• _Problem details_:
In the records that follow, find the line containing "vfov_deg: 34.3" and the line containing "exposure_s: 1/154", then transcribe both and every line between them exactly, omitting pictures.

###

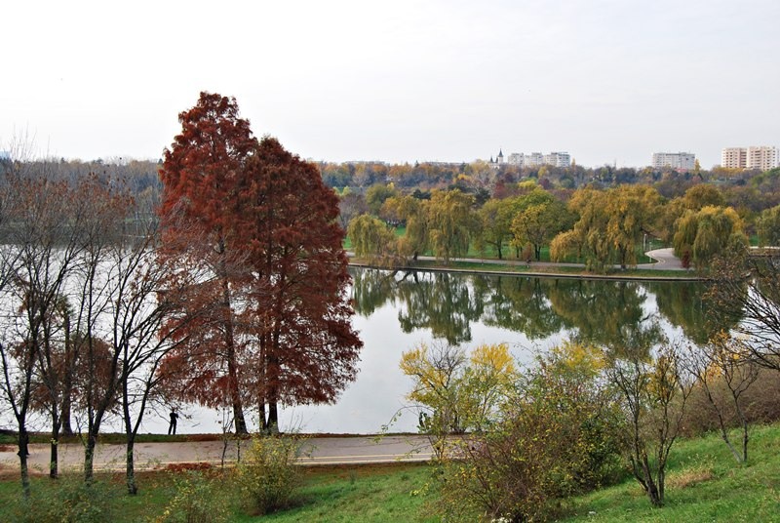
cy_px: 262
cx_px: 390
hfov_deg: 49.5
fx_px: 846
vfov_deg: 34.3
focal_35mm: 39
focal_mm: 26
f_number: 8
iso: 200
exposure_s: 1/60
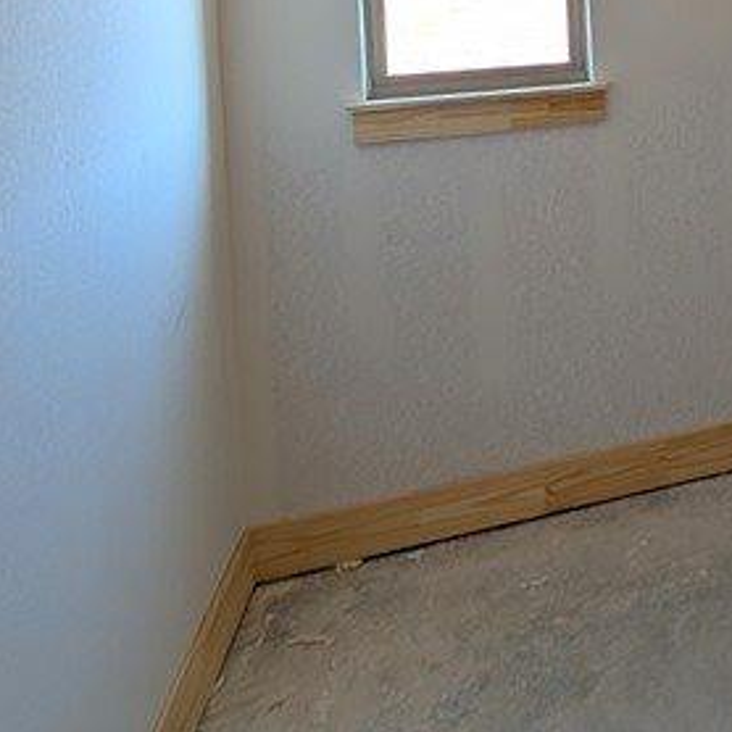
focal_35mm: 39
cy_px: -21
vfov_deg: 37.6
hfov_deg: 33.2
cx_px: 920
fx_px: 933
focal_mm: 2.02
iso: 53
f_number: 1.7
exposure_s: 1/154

###

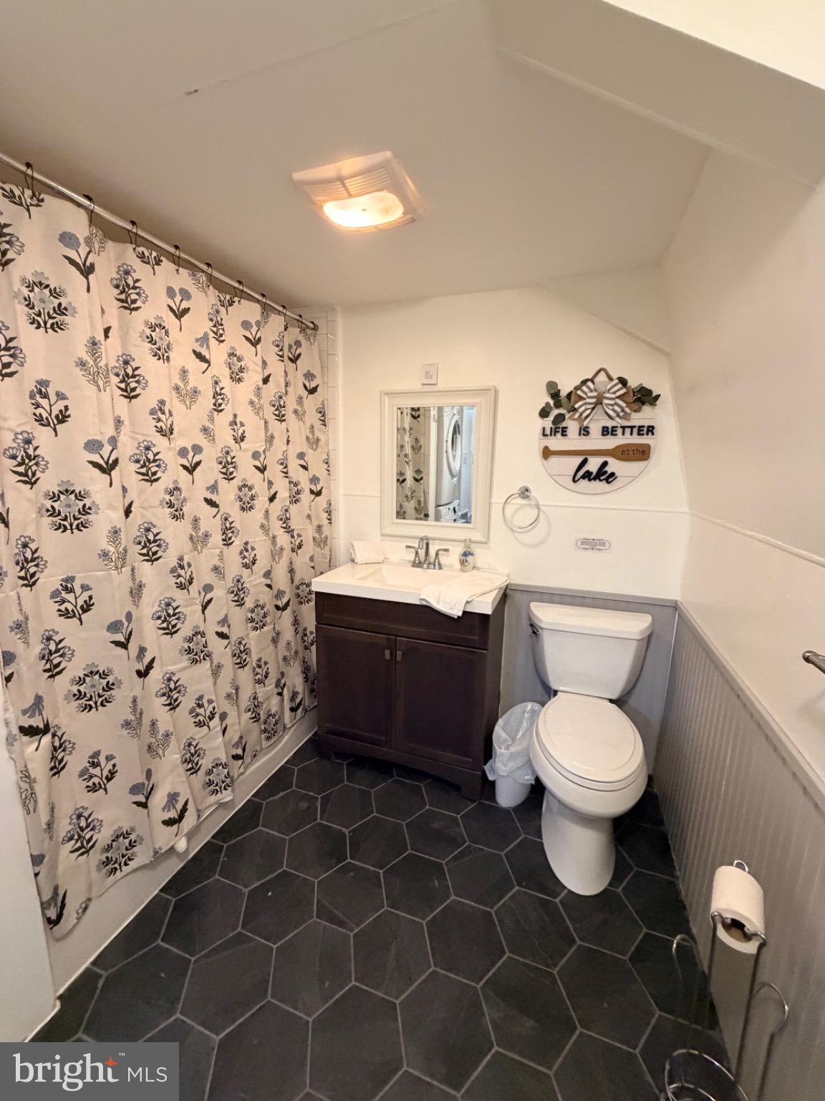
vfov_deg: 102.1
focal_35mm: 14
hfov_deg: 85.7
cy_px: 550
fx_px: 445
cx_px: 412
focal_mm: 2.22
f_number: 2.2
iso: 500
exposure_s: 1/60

###

• _Expected answer_:
vfov_deg: 34.3
focal_35mm: 39
focal_mm: 26
f_number: 8
iso: 200
exposure_s: 1/60
focal_35mm: 39
cy_px: -21
vfov_deg: 37.6
hfov_deg: 33.2
cx_px: 920
fx_px: 933
focal_mm: 2.02
iso: 53
f_number: 1.7
exposure_s: 1/154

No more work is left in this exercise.